In the Republic of Words: Ethics of Translation and the Politics of Contemporary Korean Poetry

By | 6 August 2011

The emergence of other young poets born in the 1970s and after is a real fruit of contemporary Korean poetics. Though different in their poetic modes and voices, they clearly share deep interest in the unreliability of language and the possibility of poetic form. Indebted to the earlier generation, the young poets, at once questioning or evacuating the locus of the poetry-maker, try to respond to the need for a more specifically mediated cultural poetics. In ‘Let’s Write a Novel’, Kim Un breaks the standard rhythm of traditional lyric poetry. His radical deviation from a typical poetic language is meaningful when the reader enjoys the weird moment of encountering the strange word play. Kim tries to create a happening in advance with the word rather than building a word after something happened. Kim So Youn‘s poems construct a field of potentialities in language of endless time, time of body, of memory, of a woman. Kim Sun-Woo‘s beautifully-woven words go across the origin of human minds and touch a very eco-based consciousness, which has been long forgotten in this world of murder, plunder, and consumption. Shin Hae Wook‘s succinct lines question the condition of subjectivity. The arrangement of words, for her, strangely makes free excursions from the standard grammar, and finally achieves saying the things that can’t be easily said in words. Jin Eun-young‘s words stand in the middle zone of the impossible horizon of Korean poetics, keeping the tension between politics and poetics. And Shim Bo Sun‘s words, wittily reflecting the fatigue of everyday life in this post-capitalistic world, are entering the space of desire, a compulsive need to retell painful, sometimes dreary experiences of our everyday. In the words of Sin Yongmok, full of the endless echoes of wind, readers might follow the traces of hidden or by-gone beings. His words are specific accounts of the relations of poetic form to a poetics of culture and history. Song Kyung Dong‘s location in contemporary Korean poetics is very special. As a poet of the streets, of the laborers, he has constructed his poetic words in the solid experience as a worker, giving a voice for the marginalised.

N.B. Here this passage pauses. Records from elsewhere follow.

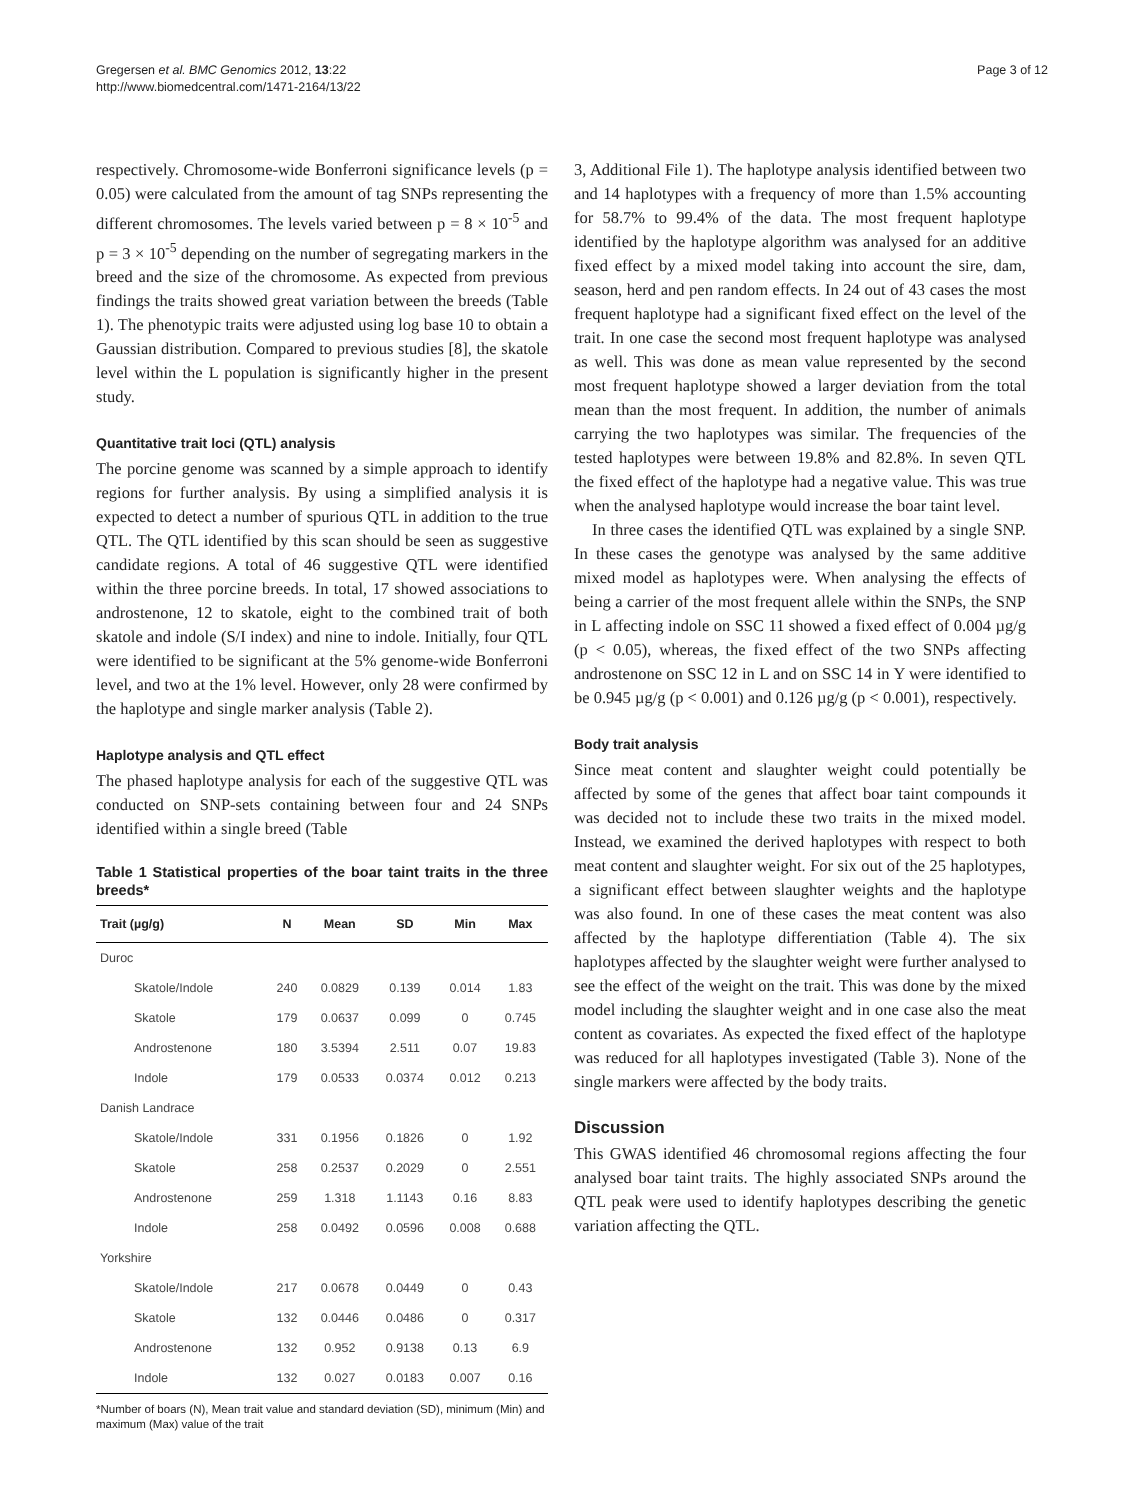Gregersen et al. BMC Genomics 2012, 13:22
http://www.biomedcentral.com/1471-2164/13/22
Page 3 of 12
respectively. Chromosome-wide Bonferroni significance levels (p = 0.05) were calculated from the amount of tag SNPs representing the different chromosomes. The levels varied between p = 8 × 10<sup>-5</sup> and p = 3 × 10<sup>-5</sup> depending on the number of segregating markers in the breed and the size of the chromosome. As expected from previous findings the traits showed great variation between the breeds (Table 1). The phenotypic traits were adjusted using log base 10 to obtain a Gaussian distribution. Compared to previous studies [8], the skatole level within the L population is significantly higher in the present study.
Quantitative trait loci (QTL) analysis
The porcine genome was scanned by a simple approach to identify regions for further analysis. By using a simplified analysis it is expected to detect a number of spurious QTL in addition to the true QTL. The QTL identified by this scan should be seen as suggestive candidate regions. A total of 46 suggestive QTL were identified within the three porcine breeds. In total, 17 showed associations to androstenone, 12 to skatole, eight to the combined trait of both skatole and indole (S/I index) and nine to indole. Initially, four QTL were identified to be significant at the 5% genome-wide Bonferroni level, and two at the 1% level. However, only 28 were confirmed by the haplotype and single marker analysis (Table 2).
Haplotype analysis and QTL effect
The phased haplotype analysis for each of the suggestive QTL was conducted on SNP-sets containing between four and 24 SNPs identified within a single breed (Table
Table 1 Statistical properties of the boar taint traits in the three breeds*
| Trait (µg/g) | N | Mean | SD | Min | Max |
| --- | --- | --- | --- | --- | --- |
| Duroc | | | | | |
| Skatole/Indole | 240 | 0.0829 | 0.139 | 0.014 | 1.83 |
| Skatole | 179 | 0.0637 | 0.099 | 0 | 0.745 |
| Androstenone | 180 | 3.5394 | 2.511 | 0.07 | 19.83 |
| Indole | 179 | 0.0533 | 0.0374 | 0.012 | 0.213 |
| Danish Landrace | | | | | |
| Skatole/Indole | 331 | 0.1956 | 0.1826 | 0 | 1.92 |
| Skatole | 258 | 0.2537 | 0.2029 | 0 | 2.551 |
| Androstenone | 259 | 1.318 | 1.1143 | 0.16 | 8.83 |
| Indole | 258 | 0.0492 | 0.0596 | 0.008 | 0.688 |
| Yorkshire | | | | | |
| Skatole/Indole | 217 | 0.0678 | 0.0449 | 0 | 0.43 |
| Skatole | 132 | 0.0446 | 0.0486 | 0 | 0.317 |
| Androstenone | 132 | 0.952 | 0.9138 | 0.13 | 6.9 |
| Indole | 132 | 0.027 | 0.0183 | 0.007 | 0.16 |
*Number of boars (N), Mean trait value and standard deviation (SD), minimum (Min) and maximum (Max) value of the trait
3, Additional File 1). The haplotype analysis identified between two and 14 haplotypes with a frequency of more than 1.5% accounting for 58.7% to 99.4% of the data. The most frequent haplotype identified by the haplotype algorithm was analysed for an additive fixed effect by a mixed model taking into account the sire, dam, season, herd and pen random effects. In 24 out of 43 cases the most frequent haplotype had a significant fixed effect on the level of the trait. In one case the second most frequent haplotype was analysed as well. This was done as mean value represented by the second most frequent haplotype showed a larger deviation from the total mean than the most frequent. In addition, the number of animals carrying the two haplotypes was similar. The frequencies of the tested haplotypes were between 19.8% and 82.8%. In seven QTL the fixed effect of the haplotype had a negative value. This was true when the analysed haplotype would increase the boar taint level.
In three cases the identified QTL was explained by a single SNP. In these cases the genotype was analysed by the same additive mixed model as haplotypes were. When analysing the effects of being a carrier of the most frequent allele within the SNPs, the SNP in L affecting indole on SSC 11 showed a fixed effect of 0.004 µg/g (p < 0.05), whereas, the fixed effect of the two SNPs affecting androstenone on SSC 12 in L and on SSC 14 in Y were identified to be 0.945 µg/g (p < 0.001) and 0.126 µg/g (p < 0.001), respectively.
Body trait analysis
Since meat content and slaughter weight could potentially be affected by some of the genes that affect boar taint compounds it was decided not to include these two traits in the mixed model. Instead, we examined the derived haplotypes with respect to both meat content and slaughter weight. For six out of the 25 haplotypes, a significant effect between slaughter weights and the haplotype was also found. In one of these cases the meat content was also affected by the haplotype differentiation (Table 4). The six haplotypes affected by the slaughter weight were further analysed to see the effect of the weight on the trait. This was done by the mixed model including the slaughter weight and in one case also the meat content as covariates. As expected the fixed effect of the haplotype was reduced for all haplotypes investigated (Table 3). None of the single markers were affected by the body traits.
Discussion
This GWAS identified 46 chromosomal regions affecting the four analysed boar taint traits. The highly associated SNPs around the QTL peak were used to identify haplotypes describing the genetic variation affecting the QTL.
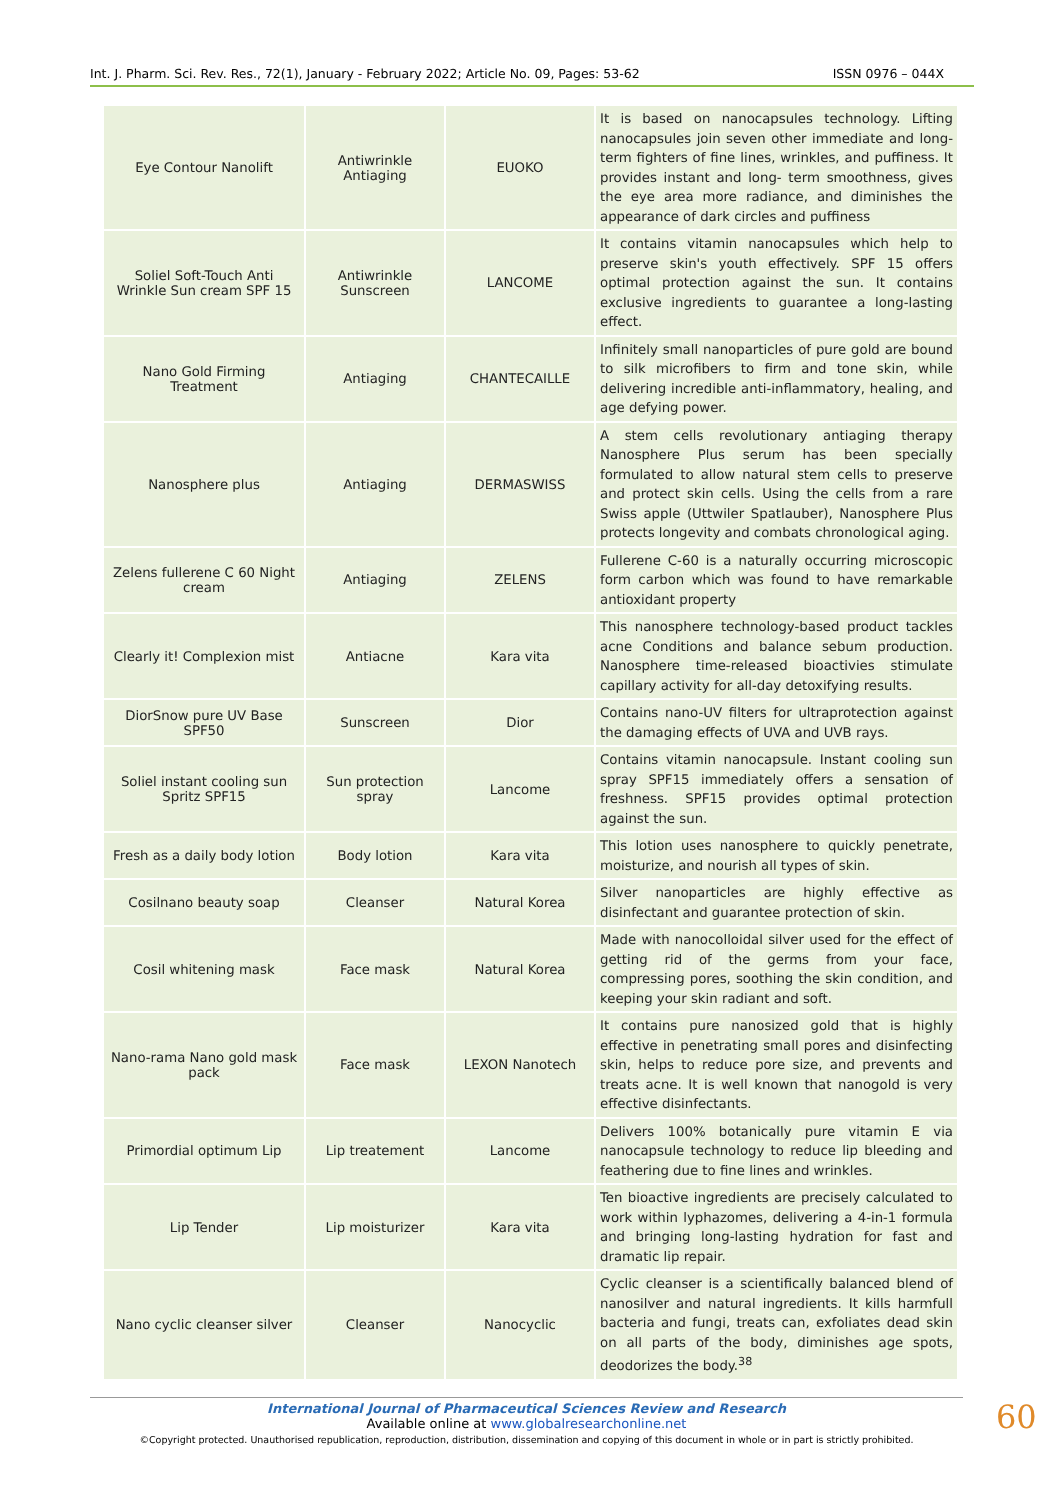Int. J. Pharm. Sci. Rev. Res., 72(1), January - February 2022; Article No. 09, Pages: 53-62 ISSN 0976 – 044X
| Eye Contour Nanolift | Antiwrinkle Antiaging | EUOKO | It is based on nanocapsules technology. Lifting nanocapsules join seven other immediate and long-term fighters of fine lines, wrinkles, and puffiness. It provides instant and long- term smoothness, gives the eye area more radiance, and diminishes the appearance of dark circles and puffiness |
| Soliel Soft-Touch Anti Wrinkle Sun cream SPF 15 | Antiwrinkle Sunscreen | LANCOME | It contains vitamin nanocapsules which help to preserve skin's youth effectively. SPF 15 offers optimal protection against the sun. It contains exclusive ingredients to guarantee a long-lasting effect. |
| Nano Gold Firming Treatment | Antiaging | CHANTECAILLE | Infinitely small nanoparticles of pure gold are bound to silk microfibers to firm and tone skin, while delivering incredible anti-inflammatory, healing, and age defying power. |
| Nanosphere plus | Antiaging | DERMASWISS | A stem cells revolutionary antiaging therapy Nanosphere Plus serum has been specially formulated to allow natural stem cells to preserve and protect skin cells. Using the cells from a rare Swiss apple (Uttwiler Spatlauber), Nanosphere Plus protects longevity and combats chronological aging. |
| Zelens fullerene C 60 Night cream | Antiaging | ZELENS | Fullerene C-60 is a naturally occurring microscopic form carbon which was found to have remarkable antioxidant property |
| Clearly it! Complexion mist | Antiacne | Kara vita | This nanosphere technology-based product tackles acne Conditions and balance sebum production. Nanosphere time-released bioactivies stimulate capillary activity for all-day detoxifying results. |
| DiorSnow pure UV Base SPF50 | Sunscreen | Dior | Contains nano-UV filters for ultraprotection against the damaging effects of UVA and UVB rays. |
| Soliel instant cooling sun Spritz SPF15 | Sun protection spray | Lancome | Contains vitamin nanocapsule. Instant cooling sun spray SPF15 immediately offers a sensation of freshness. SPF15 provides optimal protection against the sun. |
| Fresh as a daily body lotion | Body lotion | Kara vita | This lotion uses nanosphere to quickly penetrate, moisturize, and nourish all types of skin. |
| Cosilnano beauty soap | Cleanser | Natural Korea | Silver nanoparticles are highly effective as disinfectant and guarantee protection of skin. |
| Cosil whitening mask | Face mask | Natural Korea | Made with nanocolloidal silver used for the effect of getting rid of the germs from your face, compressing pores, soothing the skin condition, and keeping your skin radiant and soft. |
| Nano-rama Nano gold mask pack | Face mask | LEXON Nanotech | It contains pure nanosized gold that is highly effective in penetrating small pores and disinfecting skin, helps to reduce pore size, and prevents and treats acne. It is well known that nanogold is very effective disinfectants. |
| Primordial optimum Lip | Lip treatement | Lancome | Delivers 100% botanically pure vitamin E via nanocapsule technology to reduce lip bleeding and feathering due to fine lines and wrinkles. |
| Lip Tender | Lip moisturizer | Kara vita | Ten bioactive ingredients are precisely calculated to work within lyphazomes, delivering a 4-in-1 formula and bringing long-lasting hydration for fast and dramatic lip repair. |
| Nano cyclic cleanser silver | Cleanser | Nanocyclic | Cyclic cleanser is a scientifically balanced blend of nanosilver and natural ingredients. It kills harmfull bacteria and fungi, treats can, exfoliates dead skin on all parts of the body, diminishes age spots, deodorizes the body.<sup>38</sup> |
International Journal of Pharmaceutical Sciences Review and Research
Available online at www.globalresearchonline.net
©Copyright protected. Unauthorised republication, reproduction, distribution, dissemination and copying of this document in whole or in part is strictly prohibited.
60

The politics of contemporary Korean poetry, briefly drawn in this virtual, democratic space of the Internet, can be stated as the convergence of words and worlds. In its discontinuous and constitutive moments of forming, contemporary Korean poetics is doing the work of folding and unfolding of past, present and the future. Here in the various vectors of contemporary Korean poetics, the poetic modes and forms seem to take the temporary site of transition, transition of words and angles, transition of personal and public voices, marking a kind of procedural form of poetry. In that sense, this collection presents particular but representative shading along the wide landscape of contemporary Korean poetry. Readers are going to be surprised, firstly, by its richness, strange rhythms, and intensity of language. The current space of Korean poems, filled with different voices and styles, doings and undoings, reflective and negative strategies, makes readers outside of Korea rethink the nature of poetic language and form and at the same time, engage with the contemporary cultural, historical process of Korea. If these poems are ‘received’ by readers outside of Korea, if these poems, wearing a new language through translation, are saying something to you, the temporal, spatial, linguistic, historical, cultural spaces of poetry are expanded, reconstructed and here and now, we build and experience another wonderful community of empathy.